Atrial fibrillation (AF) is the most common heart rhythm disorder and is highly prevalent in patients with diabetes mellitus (DM). Despite this, the mechanisms by which DM initiates and progresses AF are poorly understood. Accordingly, the initial aim of this thesis was to investigate atrial electrical remodeling in db/db mice, an obesogenic model of type 2 DM. Db/db mice were found to have increased susceptibility to AF in association with a unique pattern of atrial electrical remodeling. Glucagon-like peptide-1 (GLP-1) is an incretin hormone secreted by the gut that aids in glycemic control and has cardioprotective properties. Thus, additional studies were conducted to assess whether treating insulin-resistant db/db mice with GLP-1 or a GLP-1 mimetic (i.e., liraglutide) would prevent pathological atrial remodeling.

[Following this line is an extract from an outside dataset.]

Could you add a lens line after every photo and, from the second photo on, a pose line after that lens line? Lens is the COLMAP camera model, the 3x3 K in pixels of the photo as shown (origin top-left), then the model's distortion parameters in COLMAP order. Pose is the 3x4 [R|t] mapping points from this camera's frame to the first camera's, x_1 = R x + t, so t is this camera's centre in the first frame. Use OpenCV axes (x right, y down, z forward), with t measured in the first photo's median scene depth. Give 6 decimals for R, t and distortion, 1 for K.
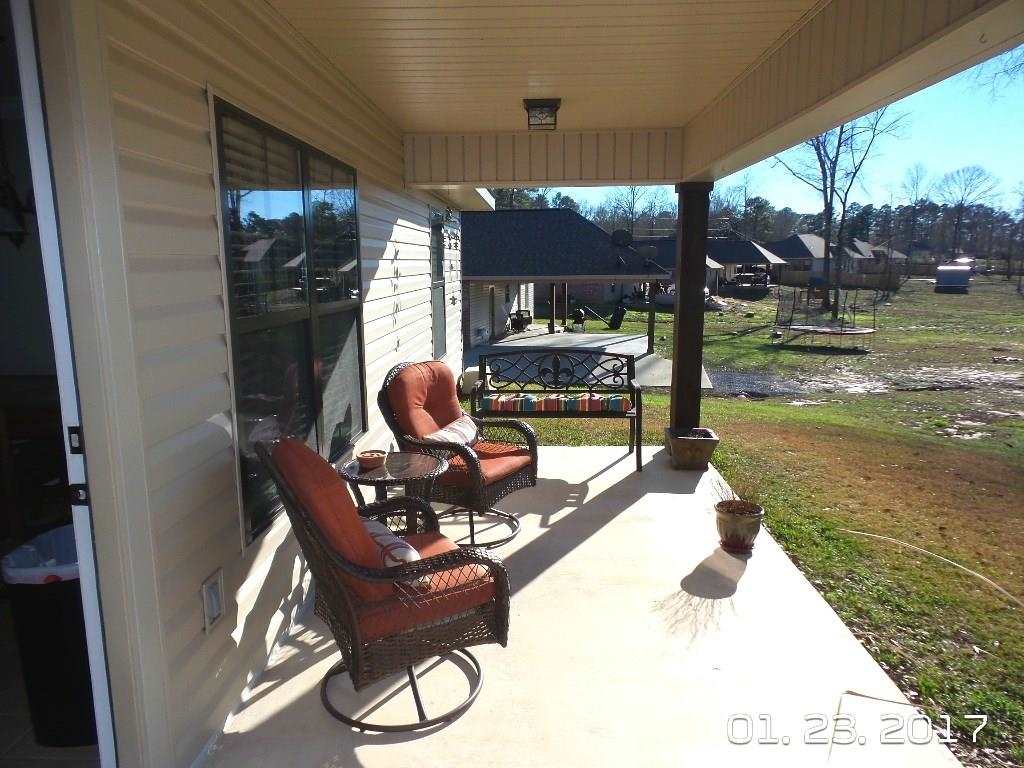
lens RADIAL K [[714.5, 0, 510.6], [0, 714.5, 385.8], [0, 0, 1]] dist [0.004906, -0.000483]
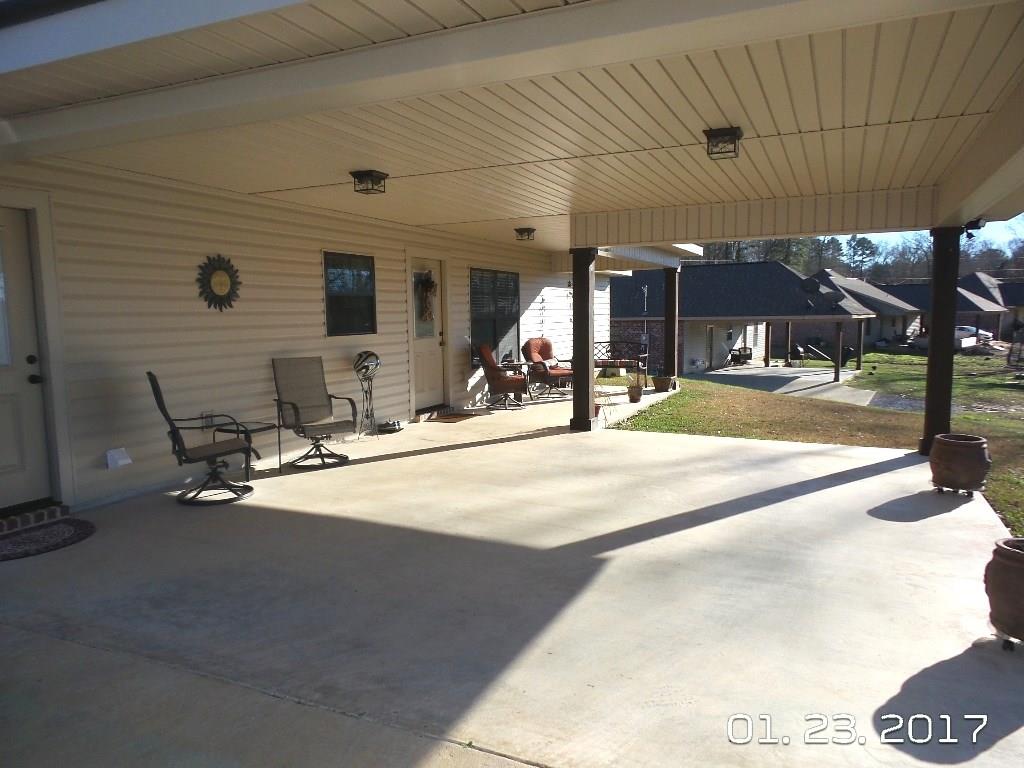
lens RADIAL K [[714.5, 0, 512.0], [0, 714.5, 385.1], [0, 0, 1]] dist [0.004906, -0.000483]
pose [[0.926122, 0.034608, -0.375634, 0.110448], [-0.058611, 0.996891, -0.052660, 0.040155], [0.372643, 0.070786, 0.925271, -0.215188]]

In vivo studies showed that GLP-1 and liraglutide both significantly improved various aspects of atrial electrophysiology in the setting of DM. GLP-1 specifically improved atrial electrical remodeling in both intact atrial preparations and in atrial myocytes.The Bruton’s tyrosine kinase (BTK) inhibitor ibrutinib, used in the treatment of B-cell lymphomas, also leads to new-onset AF in patients; however, a thorough investigation of the effects of BTK inhibitors on atrial electrophysiology has not been conducted. BTK inhibition can modulate similar signaling pathways to insulin, suggesting the possibility of common mechanisms with DM. The second aim of this thesis was to measure the effects of the BTK inhibitors ibrutinib and acalabrutinib on atrial electrophysiology. Acute superfusion of ibrutinib on atrial preparations resulted in slowed conduction velocity and prolonged action potentials; moreover, ibrutinib had direct effects on ionic currents in atrial myocytes. However, the next-generation BTK inhibitor acalabrutinib had fewer effects on atrial electrophysiology both in isolated preparations and myocytes. These results suggest that ibrutinib causes AF via off-target effects. While BTK inhibitors were hypothesized to have similar effects on atrial electrophysiology to type 2 DM, these studies provide new insight into the distinct mechanisms that underlie AF mediated by type 2 DM and BTK inhibitors. Additionally, these data suggest GLP-1 can aid in the prevention of atrial electrical remodeling in type 2 DM.